▶ Task prompt
Copy out each line of the material exactly. Pictures do not belong in the copy.

▶ Information provided
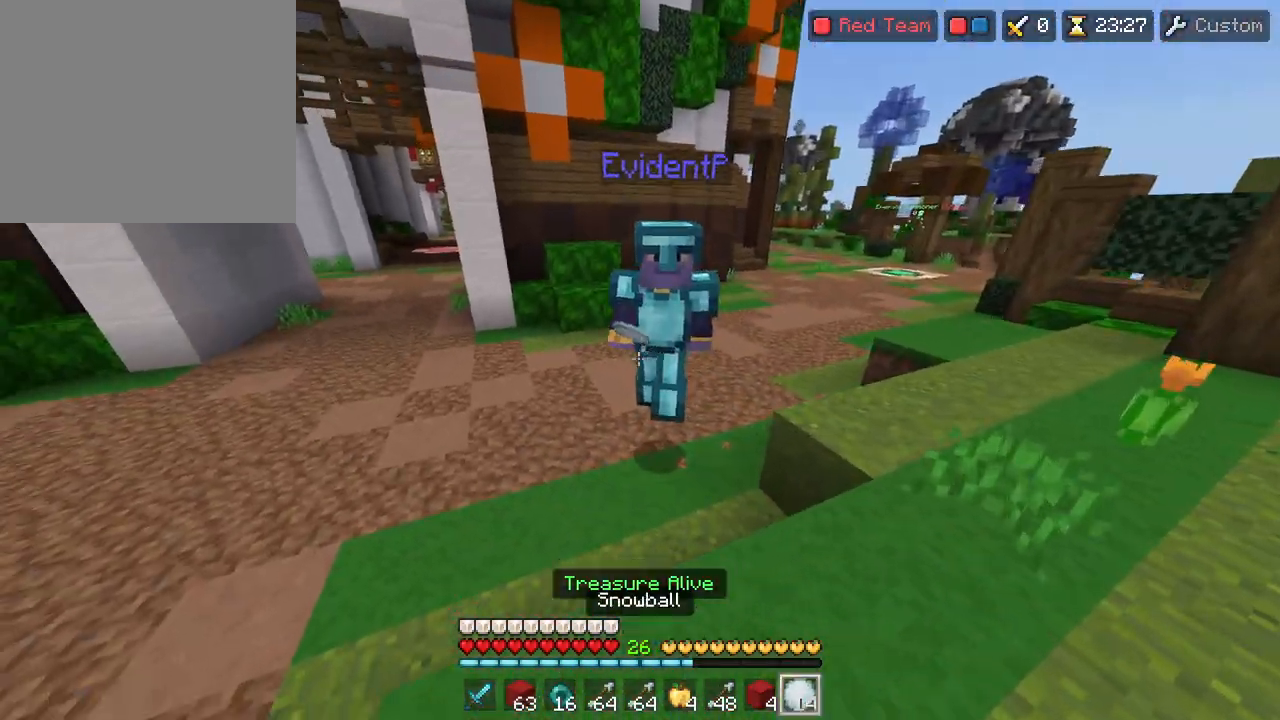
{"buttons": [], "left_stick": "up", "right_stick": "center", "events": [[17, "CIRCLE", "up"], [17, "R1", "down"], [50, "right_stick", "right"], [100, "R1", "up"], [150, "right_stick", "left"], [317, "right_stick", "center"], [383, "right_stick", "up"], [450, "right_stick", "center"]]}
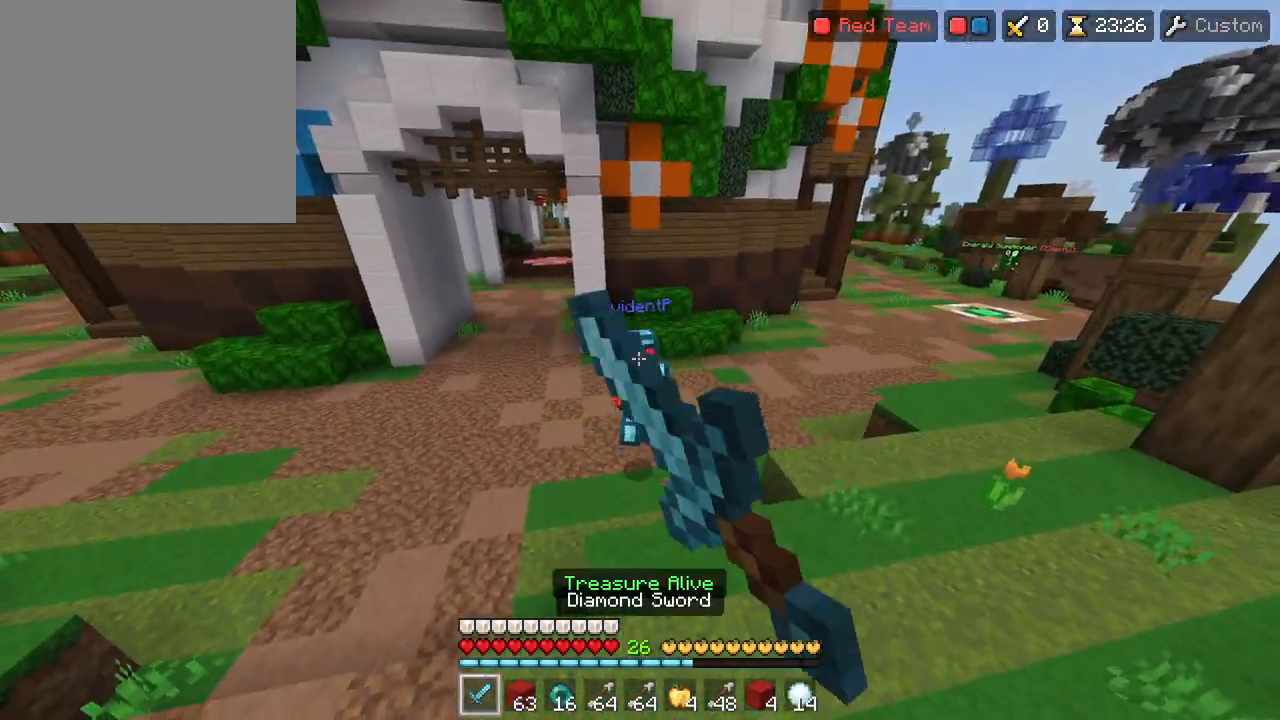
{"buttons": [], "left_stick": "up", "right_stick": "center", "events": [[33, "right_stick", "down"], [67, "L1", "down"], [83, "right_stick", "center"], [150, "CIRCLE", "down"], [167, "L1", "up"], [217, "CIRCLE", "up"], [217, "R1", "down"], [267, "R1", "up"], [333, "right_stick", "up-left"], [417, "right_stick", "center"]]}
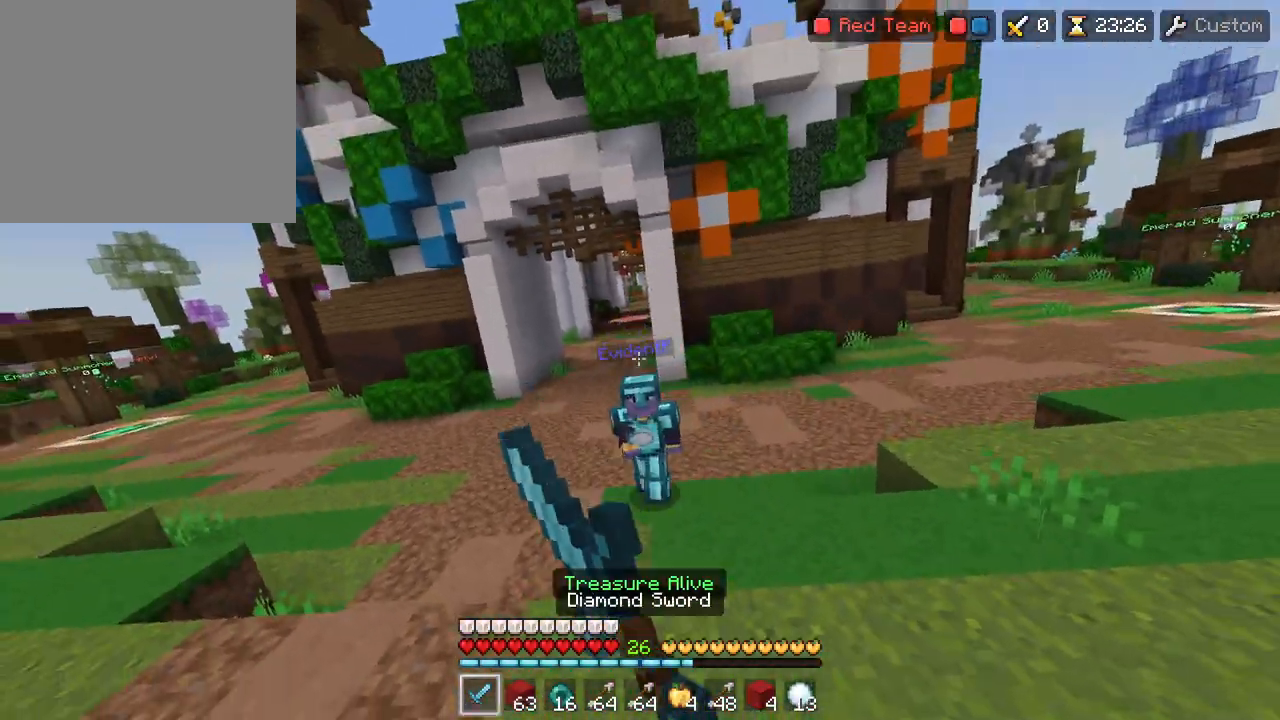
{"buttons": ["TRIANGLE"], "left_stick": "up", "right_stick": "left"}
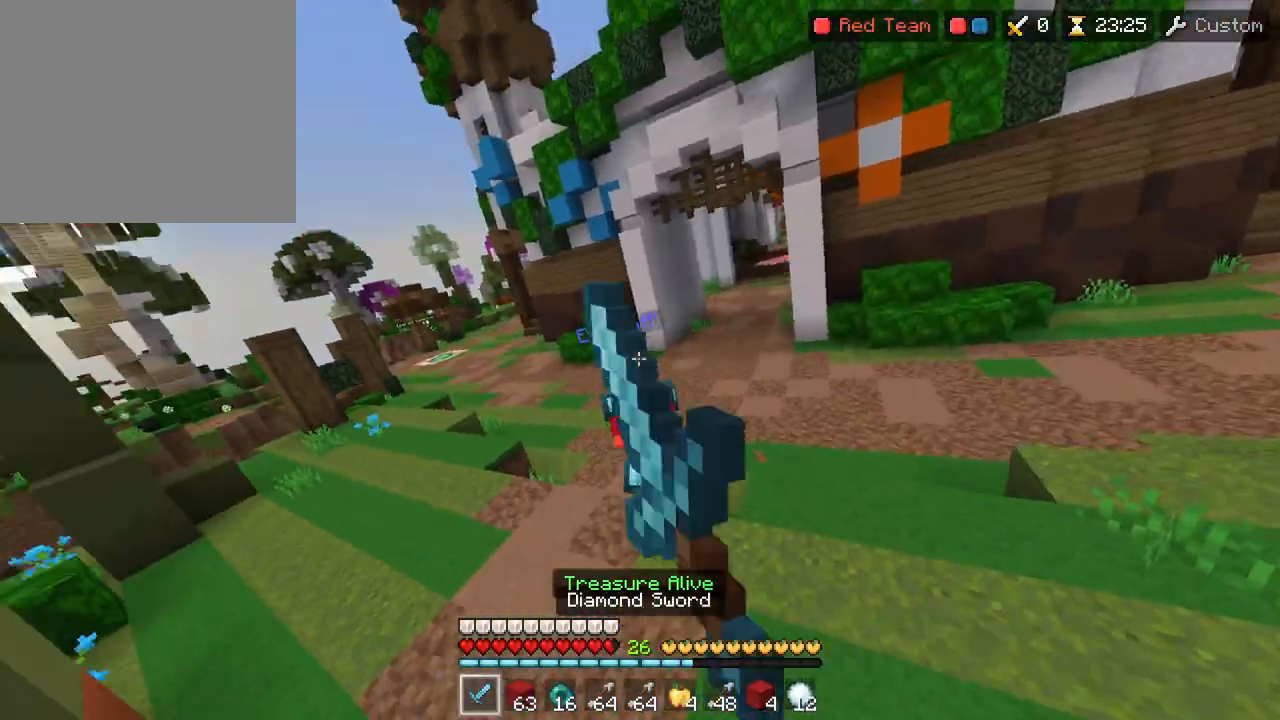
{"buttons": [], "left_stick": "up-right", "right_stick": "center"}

▶ Response below
{"buttons": [], "left_stick": "up", "right_stick": "center", "events": [[17, "CIRCLE", "up"], [17, "R1", "down"], [50, "right_stick", "right"], [100, "R1", "up"], [150, "right_stick", "left"], [317, "right_stick", "center"], [383, "right_stick", "up"], [450, "right_stick", "center"]]}
{"buttons": [], "left_stick": "up", "right_stick": "center", "events": [[33, "right_stick", "down"], [67, "L1", "down"], [83, "right_stick", "center"], [150, "CIRCLE", "down"], [167, "L1", "up"], [217, "CIRCLE", "up"], [217, "R1", "down"], [267, "R1", "up"], [333, "right_stick", "up-left"], [417, "right_stick", "center"]]}
{"buttons": ["TRIANGLE"], "left_stick": "up", "right_stick": "left"}
{"buttons": [], "left_stick": "up-right", "right_stick": "center"}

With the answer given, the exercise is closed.